Historically, issues in Indian Country have been fairly bipartisan but currently there is no Democratic Indigenous senator in Congress. Former U.S. Rep. Markwayne Mullin from Oklahoma, a Republican, was elected in November and is the only Indigenous member of the Senate.


“I will do my best to represent Indian Country,” Gallego said.

Native vote in Arizona

One of the most influential voting blocs in Arizona are Native American voters. In Navajo County, over half resides on the sovereign lands of the Navajo Nation and White Mountain Apache. It was also the only county that gained voters in the 2022 midterm election.

The number of voters increased from the 2020 presidential election year, a huge feat considering that most areas of the country see a decline in people heading to the polls.

“I think for a long time, Native voters in Arizona packed a lot of punch,” Jaynie Parrish, executive director of the Navajo County Democrats, said. “They never understood the power of Native voters or they never gave it enough credit.”

This has all changed over the last few years as it has become apparent how powerful the Native vote is. This voting bloc, which in Arizona overwhelmingly votes blue, carried President Joe Biden to win the state in 2020.

“I always tell people, it just didn't start in 2020. It's been a long legacy of leaders going back to the 80s that have worked and worked. Organizers that have worked and worked,” Parrish said.

Sen. Lisa Murkowski and Rep. Mary Peltola also credit Native voters for their wins in Alaska. Other states where the Native vote is powerful are Montana, North Dakota, Wisconsin, Michigan, Minnesota and Nevada, according to Jacqueline De León, staff attorney for the Native American Rights Fund in a panel last fall.


On the grounds, Parrish has heard that Indigenous voters and volunteers don’t agree with Sinema’s actions.

“Some of the matriarchs did express disappointment in a lot of her recent behaviors and decisions,” Parrish said. “However, that didn't stop them from doing the work.”

“That's not going to deter us from still voting and making sure that we have good Democrats working for us,” she added.

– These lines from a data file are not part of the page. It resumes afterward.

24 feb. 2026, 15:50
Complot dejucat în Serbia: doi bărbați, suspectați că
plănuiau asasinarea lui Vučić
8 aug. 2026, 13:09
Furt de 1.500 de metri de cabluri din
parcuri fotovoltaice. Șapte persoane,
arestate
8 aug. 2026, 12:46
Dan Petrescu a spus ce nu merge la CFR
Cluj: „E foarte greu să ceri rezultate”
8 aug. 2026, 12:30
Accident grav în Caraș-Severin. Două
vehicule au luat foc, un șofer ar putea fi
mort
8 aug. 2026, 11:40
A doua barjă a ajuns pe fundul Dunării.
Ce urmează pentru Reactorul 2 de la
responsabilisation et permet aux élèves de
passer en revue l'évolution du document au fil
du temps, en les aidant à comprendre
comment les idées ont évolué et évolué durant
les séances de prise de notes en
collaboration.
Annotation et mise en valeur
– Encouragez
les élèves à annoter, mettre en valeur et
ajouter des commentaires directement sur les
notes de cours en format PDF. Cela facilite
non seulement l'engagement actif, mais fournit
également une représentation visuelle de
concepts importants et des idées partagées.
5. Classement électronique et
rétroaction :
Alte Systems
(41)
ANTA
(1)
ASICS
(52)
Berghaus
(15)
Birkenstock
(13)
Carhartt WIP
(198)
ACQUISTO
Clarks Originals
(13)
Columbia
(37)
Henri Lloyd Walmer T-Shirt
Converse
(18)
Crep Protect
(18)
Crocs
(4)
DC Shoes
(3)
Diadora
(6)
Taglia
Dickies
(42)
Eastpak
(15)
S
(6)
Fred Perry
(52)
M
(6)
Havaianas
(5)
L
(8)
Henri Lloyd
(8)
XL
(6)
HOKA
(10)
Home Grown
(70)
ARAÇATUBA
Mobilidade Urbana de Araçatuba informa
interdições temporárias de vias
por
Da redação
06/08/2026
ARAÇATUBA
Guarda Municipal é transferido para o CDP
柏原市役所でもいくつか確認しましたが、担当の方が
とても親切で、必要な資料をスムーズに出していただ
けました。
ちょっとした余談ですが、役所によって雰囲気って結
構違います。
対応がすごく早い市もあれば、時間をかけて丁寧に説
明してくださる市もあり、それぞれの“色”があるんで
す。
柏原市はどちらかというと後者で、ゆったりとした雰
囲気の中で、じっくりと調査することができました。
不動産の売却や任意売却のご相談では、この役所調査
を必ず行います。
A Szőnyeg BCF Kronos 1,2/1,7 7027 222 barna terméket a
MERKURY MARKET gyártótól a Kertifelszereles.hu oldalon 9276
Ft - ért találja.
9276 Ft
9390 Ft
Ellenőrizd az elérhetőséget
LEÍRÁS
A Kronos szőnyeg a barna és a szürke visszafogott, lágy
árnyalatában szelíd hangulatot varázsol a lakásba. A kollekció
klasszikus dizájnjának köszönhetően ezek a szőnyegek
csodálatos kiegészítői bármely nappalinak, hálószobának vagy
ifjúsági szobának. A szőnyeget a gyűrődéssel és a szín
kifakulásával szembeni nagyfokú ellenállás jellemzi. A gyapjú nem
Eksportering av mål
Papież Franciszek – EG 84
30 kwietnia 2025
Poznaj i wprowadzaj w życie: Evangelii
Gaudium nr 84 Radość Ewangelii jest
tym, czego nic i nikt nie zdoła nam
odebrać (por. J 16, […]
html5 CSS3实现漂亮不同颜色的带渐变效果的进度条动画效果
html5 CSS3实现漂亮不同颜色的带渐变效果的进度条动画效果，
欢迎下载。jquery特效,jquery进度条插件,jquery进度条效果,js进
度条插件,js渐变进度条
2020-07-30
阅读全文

Sinema helped to secure $166,062 in the Bipartisan Infrastructure bill for San Carlos Apache Tribe to clean up brownfield sites that pose an environmental and public health risk. She also co-signed a letter requesting a major disaster declaration for the Havasupai Tribe. Shortly after President Biden signed the declaration allowing the tribe to qualify for funding.


Sinema was elected in 2018 and is up for reelection in 2024. Senators serve six-year terms. She has yet to state whether or not she will run. In the general election, the Independent senator will face both a Republican and Democratic nominee should she seek reelection.

In the first day, the Gallego campaign raised over a million dollars with more than 27,000 donations flooding in. His campaign broke a record previously held by Sen. Mark Kelly, the other Arizona Senate member, for money raised in a single day.

By June of 2022, Kelly had raised over $50 million, none of the republican candidates were even close to that. If Gallego’s Senate campaign is anything like Kelly’s, fundraising won’t be an issue.